While it is common practice in some circles to bring every first date to a BBQ restaurant, I think an Italian restaurant is a much better choice. One meal at Prego! (or whatever), and you will be outfitted with everything you truly need to know about your date before you secure a second meeting: what they’re like in bed, whether they’re fussy, and whether or not they know how to pronounce bruschetta.

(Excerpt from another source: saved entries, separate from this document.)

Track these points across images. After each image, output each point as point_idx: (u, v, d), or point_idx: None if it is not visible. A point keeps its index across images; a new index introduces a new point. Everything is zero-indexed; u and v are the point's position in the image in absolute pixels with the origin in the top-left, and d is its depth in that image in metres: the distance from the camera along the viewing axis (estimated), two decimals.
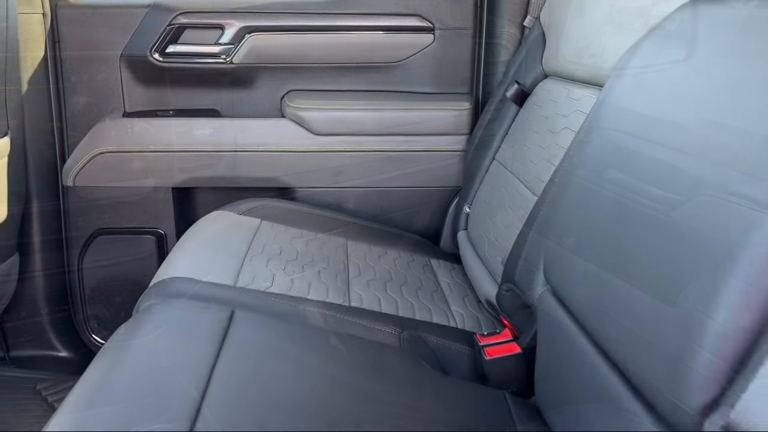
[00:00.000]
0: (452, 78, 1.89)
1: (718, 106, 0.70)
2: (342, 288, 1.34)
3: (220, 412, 0.80)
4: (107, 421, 0.74)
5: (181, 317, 1.02)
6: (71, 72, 1.83)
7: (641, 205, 0.76)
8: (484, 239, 1.48)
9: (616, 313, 0.76)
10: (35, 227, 1.80)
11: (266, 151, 1.83)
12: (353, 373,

So I advise hitting up either your local pizza joint or an upscale Italian restaurant that uses cloth napkins. And even if the whole date is a crash-and-burn failure, you’ll always have number nine.
1. Wine Test!
I’m not trying to be a snob; I just know that I will not be in it for the long haul with someone who a) doesn’t drink or b) who is obsessed with Californian wines. (I personally don’t like them.) I went on a date with a guy who was allergic to alcohol and the whole situation made me a little too aware of my own minor case of alcoholism. And I could never date someone who wanted to go to Napa Valley on vacation all the time, either. I’ve tried it, and although it sounds dreamy, let me reassure you it can get boooo-rinnnnggg. (I ended up canceling almost all of my wine tours to hang out in the movie theater to watch double features and kill aliens in the video arcade.)
2. Dressing on the Side?
Oh, you’re fussy! Everyone knows this, right? Ordering a salad is a very revealing experience. Did they ask for any add-ons? Do they use Bacon Bits? How much salt did they use? And most importantly — did they ask for the dressing on the side? That could mean they are a tad controlling. Not that it’s a bad thing — sometimes restaurants slather so much dressing on salads it basically wilts and disintegrates the very lettuce it is trying to flavor. But someone who was 100 percent chill wouldn’t care. That person won’t say anything.
3. Pronunciation of Bruschetta
Put on your snobby pants, everyone! It’s bru’sket:ta. I don’t know what you will do with the information that they say "brew-shet-ta," but it’s a good thing to know. A really cultured person, or a person who has been to Italy, will know the correct pronunciation. (You could just ask them if they’ve been to Italy.) It’s not a deal-breaker, but you can definitely tease them about it later. Maybe by whispering "brew-shet-ta" to them when you’re under the covers later. Now that is a turn on.
4. Your Lady and the Tramp Moment
Now’s your chance to recreate the most iconic love scenes of all time! If you are a cartoon, living in cartoon land, you can strategically share a plate of spaghetti with your date, and choose to eat (without using your hands) the same piece of pasta your date is choosing, from the other end. From what I’ve learned about Disney movies, this will lead to true love. Happily ever after!
5. What Does Your Pizza Topping Say About Your Date?
If your date should happen to order a nice pizza pie, you can learn a whole new side of them. If they order pineapple, they will be fun in bed. If they get a Margherita, they are so classic, they’re probably wearing white Converse. If they order more than four toppings, their life is a mess and you should think twice before diving into a second date. If they order thick crust, they might be from the Midwest. If they dip their pizza in ranch dressing, do not panic. They are not insane. They just went to Penn State.
6. Would You Like Some Grated Cheese?
The answer to this question is yes. How much cheese one opts to sprinkle on their pasta is directly correlated to how much one loves life? The person who is generous with grated Parmesan cheese is a person who seriously only lives once, my friend. Get ready for a wild ride.
7. Italian Restaurants Always Feel Special
Even little hole-in-the-wall pizza joints have a certain charm that you don’t find in restaurants of other cuisines. Cute little extras like red and white checkered tablecloths, someone playing the accordion to "Bella Notte," and candles in wine bottles makes you feel like you’re in love with something, and hell — it might as well be the person sitting across from you.
8. You’ll Impress Your Date’s Grandmother
If your date’s grandma is like my grandma, she’ll be impressed that you brought your date to an Italian restaurant (even if your ulterior motive was to find out if she ordered dressing on the side). When I used to tell my grandma that a date took me to get Thai food or burgers she would act horrified. "But how is your indigestion!?" If I wanted her to like the guy, I’d actually lie to her and say that the dude did take me to an Italian place. It just sounds like we’re classy.
9. You Probably Just Want Some Italian Food
I mean honestly, who doesn’t? Carbs, cheese, and some sort of ode to the best vegetable to pop out of the dirt — the tomato. It’s a meal we always want, we always crave, and we always remember. It’s always special. And the perfect place to take your first date.